How Is Reinforcement Learning Used In Machine Learning?

It plays a significant role in machine learning (ML) by offering a unique approach to teaching machines through a trial-and-error process and feedback mechanism. The following are the ways this technique works within machine learning:

  • Expanding Beyond Supervised Learning: While supervised learning relies on labelled data, this technique enables machines to learn in more dynamic and unstructured environments where explicit instructions are absent. This opens doors for tackling problems where labelling data is costly or impractical.
  • Learning Complex Tasks: It excels at mastering intricate tasks like game playing, robot control, and navigation. Through reward-based feedback, agents can develop effective strategies and adapt to unforeseen situations, demonstrating human-like decision-making in complex domains.
  • Personalisation & Optimisation: The algorithms using this technique can personalise systems and applications by learning individual preferences or optimising processes based on real-time feedback. This leads to tailored recommendations, dynamic resource allocation, and improved efficiency in various settings.
  • Collaboration With Other Learning Paradigms: It often combines with other machine learning techniques. Integrating this machine learning technique with supervised learning can leverage labelled data for initial learning, while deep learning allows for efficient representation of complex environments.

What Are The Advantages & Disadvantages Of Reinforcement Learning?

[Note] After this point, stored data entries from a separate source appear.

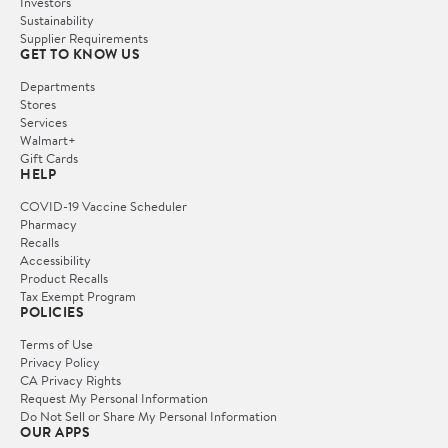
Investors
Sustainability
Supplier Requirements
GET TO KNOW US
Departments
Stores
Services
Walmart+
Gift Cards
HELP
COVID-19 Vaccine Scheduler
Pharmacy
Recalls
Accessibility
Product Recalls
Tax Exempt Program
POLICIES
Terms of Use
Privacy Policy
CA Privacy Rights
Request My Personal Information
Do Not Sell or Share My Personal Information
OUR APPS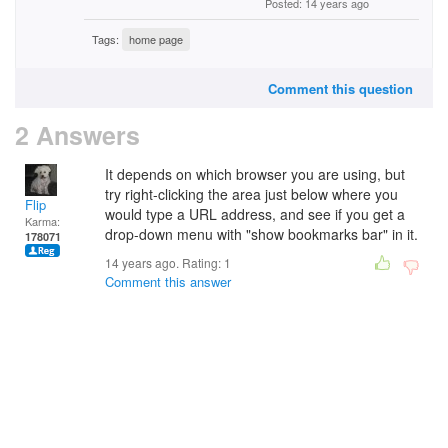
Posted: 14 years ago
Tags:
home page
Comment this question
2 Answers
It depends on which browser you are using, but
try right-clicking the area just below where you
Flip
would type a URL address, and see if you get a
Karma:
drop-down menu with "show bookmarks bar" in it.
178071
14 years ago. Rating:
1
Comment this answer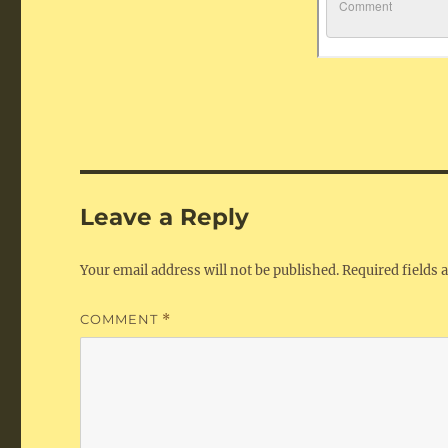
Leave a Reply
Your email address will not be published.
Required fields
COMMENT
*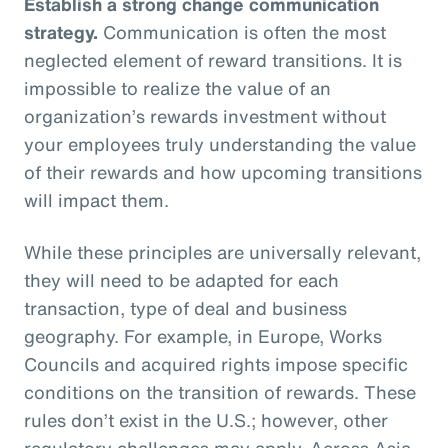
Establish a strong change communication
strategy.
Communication is often the most
neglected element of reward transitions. It is
impossible to realize the value of an
organization’s rewards investment without
your employees truly understanding the value
of their rewards and how upcoming transitions
will impact them.
While these principles are universally relevant,
they will need to be adapted for each
transaction, type of deal and business
geography. For example, in Europe, Works
Councils and acquired rights impose specific
conditions on the transition of rewards. These
rules don’t exist in the U.S.; however, other
regulatory challenges may apply. Across Asia,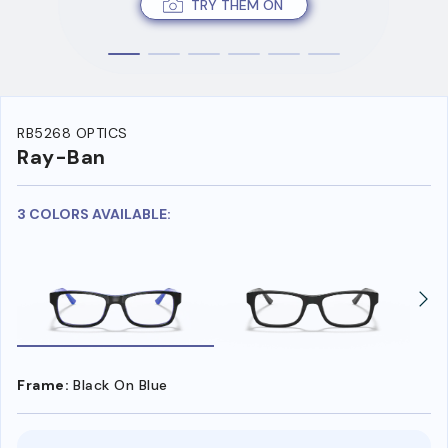
TRY THEM ON
RB5268 OPTICS
Ray-Ban
3 COLORS AVAILABLE:
Frame:
Black On Blue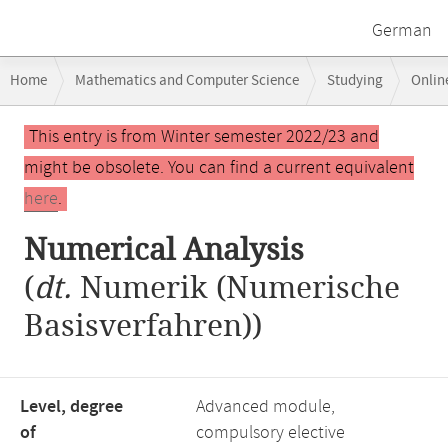
German
Breadcrumb
Home
Mathematics and Computer Science
Studying
Onlin
navigation
Numerical Analysis
Main
This entry is from Winter semester 2022/23 and
content
might be obsolete. You can find a current equivalent
here
.
Numerical Analysis
(
dt.
Numerik (Numerische
Basisverfahren))
Level, degree
Advanced module,
of
compulsory elective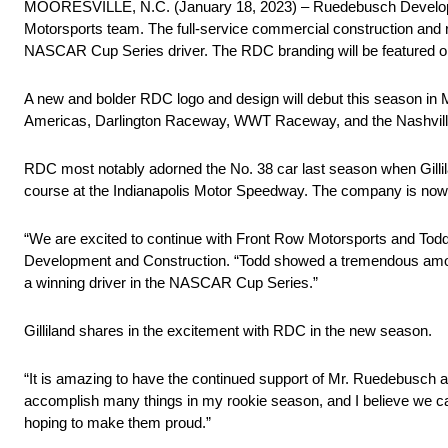
MOORESVILLE, N.C. (January 18, 2023) – Ruedebusch Development
Motorsports team. The full-service commercial construction and
NASCAR Cup Series driver. The RDC branding will be featured on 
A new and bolder RDC logo and design will debut this season in 
Americas, Darlington Raceway, WWT Raceway, and the Nashvil
RDC most notably adorned the No. 38 car last season when Gillila
course at the Indianapolis Motor Speedway. The company is now hop
“We are excited to continue with Front Row Motorsports and Tod
Development and Construction. “Todd showed a tremendous amoun
a winning driver in the NASCAR Cup Series.”
Gilliland shares in the excitement with RDC in the new season.
“It is amazing to have the continued support of Mr. Ruedebusch 
accomplish many things in my rookie season, and I believe we can
hoping to make them proud.”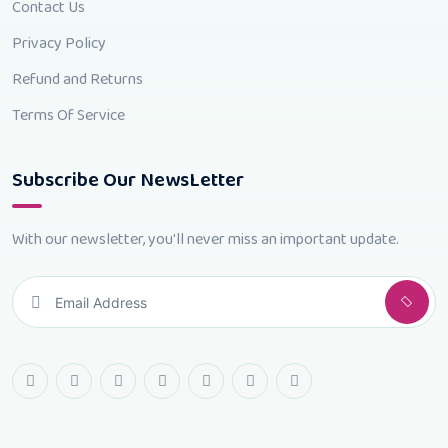
Contact Us
Privacy Policy
Refund and Returns
Terms Of Service
Subscribe Our NewsLetter
With our newsletter, you'll never miss an important update.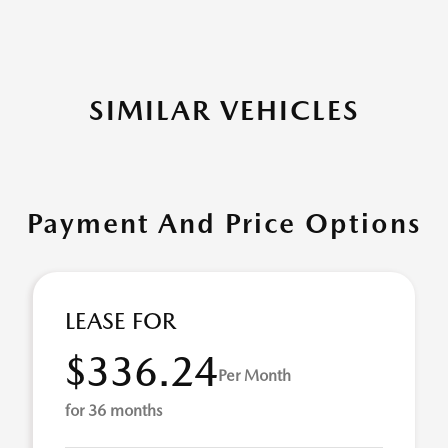
SIMILAR VEHICLES
Payment And Price Options
LEASE FOR
$336.24
Per Month
for 36 months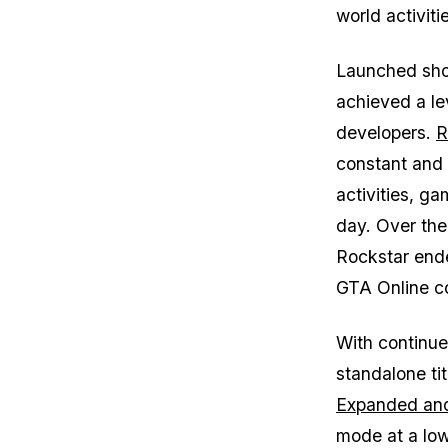
world activit
Launched short
achieved a le
developers.
R
constant and 
activities, g
day. Over the
Rockstar en
GTA Online
co
With continu
standalone tit
Expanded an
mode at a low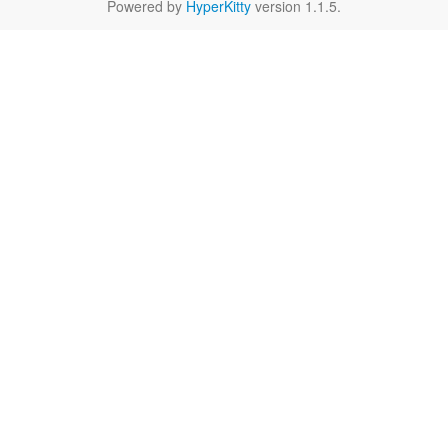
Powered by
HyperKitty
version 1.1.5.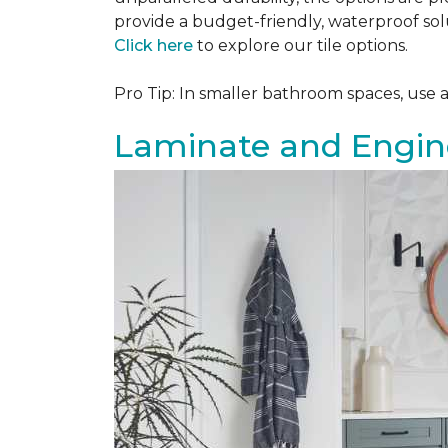
provide a budget-friendly, waterproof solu
Click here
to explore our tile options.
Pro Tip: In smaller bathroom spaces, use 
Laminate and Engin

  • Learning without explicit instructions: Unlike supervised learning, which requires labelled data, reinforcement learning agents can learn autonomously by interacting with their environment and receiving feedback. This is especially useful when labelling data is expensive or impractical.
  • Mastering Complex Tasks: Reinforcement learning agents excel at learning complex tasks with many steps and variables, such as playing games, controlling robots, and navigating challenging environments. They can adapt to situations they haven’t encountered before and make decisions based on their current understanding.
  • Adaptability & Robustness: Reinforcement learning agents can learn and adapt in dynamic environments where data and goals may change. This makes them more flexible and robust than traditional algorithms that rely on static data.
  • Continuous Learning: Reinforcement learning agents can continuously learn and improve even after initial training. They can use new experiences to refine their policies and adjust to changing situations.

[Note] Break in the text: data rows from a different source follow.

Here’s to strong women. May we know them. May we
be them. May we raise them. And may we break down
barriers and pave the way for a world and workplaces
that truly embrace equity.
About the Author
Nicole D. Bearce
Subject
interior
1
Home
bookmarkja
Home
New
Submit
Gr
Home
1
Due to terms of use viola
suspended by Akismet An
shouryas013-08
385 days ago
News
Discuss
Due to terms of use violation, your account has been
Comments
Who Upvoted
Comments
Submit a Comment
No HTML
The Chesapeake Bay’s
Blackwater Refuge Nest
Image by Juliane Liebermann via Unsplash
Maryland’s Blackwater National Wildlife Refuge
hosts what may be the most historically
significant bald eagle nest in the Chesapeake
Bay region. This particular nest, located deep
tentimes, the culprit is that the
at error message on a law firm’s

  • Sample Complexity: Learning through trial-and-error can be slow and requires a large amount of data, especially in complex environments. This can be a challenge for real-world applications with limited data or computational resources.
  • Black Box Nature: Understanding how its agents learn and make decisions can be difficult, as their internal policies and value functions may be complex. This can raise concerns about explainability and control.
  • Safety concerns: In tasks with real-world consequences, ensuring the safety of reinforcement learning agents and their actions is crucial. This requires careful design, testing, and mitigation strategies to prevent accidents or harmful outcomes.
  • Reward Function Engineering: The reward function, which defines what the agent considers ‘good’ and ‘bad’, is critical for successful learning. Designing the right reward function can be complex and may require significant domain expertise.

What Are Some Examples Of Reinforcement Learning?

While it is being used across various domains within machine learning and its adjacent fields, here are some of the more fascinating examples of reinforcement learning in action:

  • AlphaGo: This AI program famously defeated the world champion Go player, Lee Sedol, by learning through self-play and trial-and-error.
  • OpenAI Five: This team of AI agents learned to play Dota 2 at a superhuman level by competing against itself millions of times.
  • Boston Dynamics Spot: This agile robot can navigate challenging terrain and perform tasks like opening doors and climbing stairs, thanks to advanced reinforcement learning algorithms.